Task item = Rewrite every line of text from all the records below as a single numbered list. Skip any blank lines and leave the pictures out.

BEGIN Data for analysis

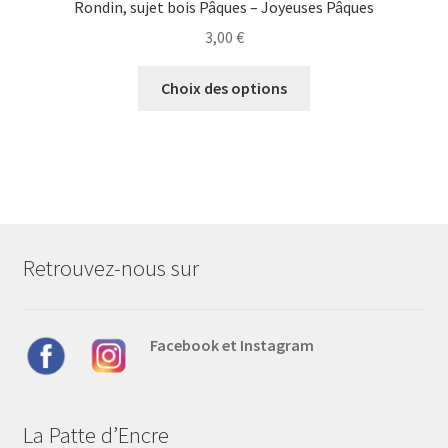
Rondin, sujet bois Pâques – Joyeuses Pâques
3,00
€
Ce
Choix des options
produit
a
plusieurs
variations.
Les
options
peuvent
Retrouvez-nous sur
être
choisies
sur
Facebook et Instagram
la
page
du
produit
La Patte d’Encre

END Data for analysis

Your response =
1. Rondin, sujet bois Pâques – Joyeuses Pâques
2. 3,00
3. €
4. Ce
5. Choix des options
6. produit
7. a
8. plusieurs
9. variations.
10. Les
11. options
12. peuvent
13. Retrouvez-nous sur
14. être
15. choisies
16. sur
17. Facebook et Instagram
18. la
19. page
20. du
21. produit
22. La Patte d’Encre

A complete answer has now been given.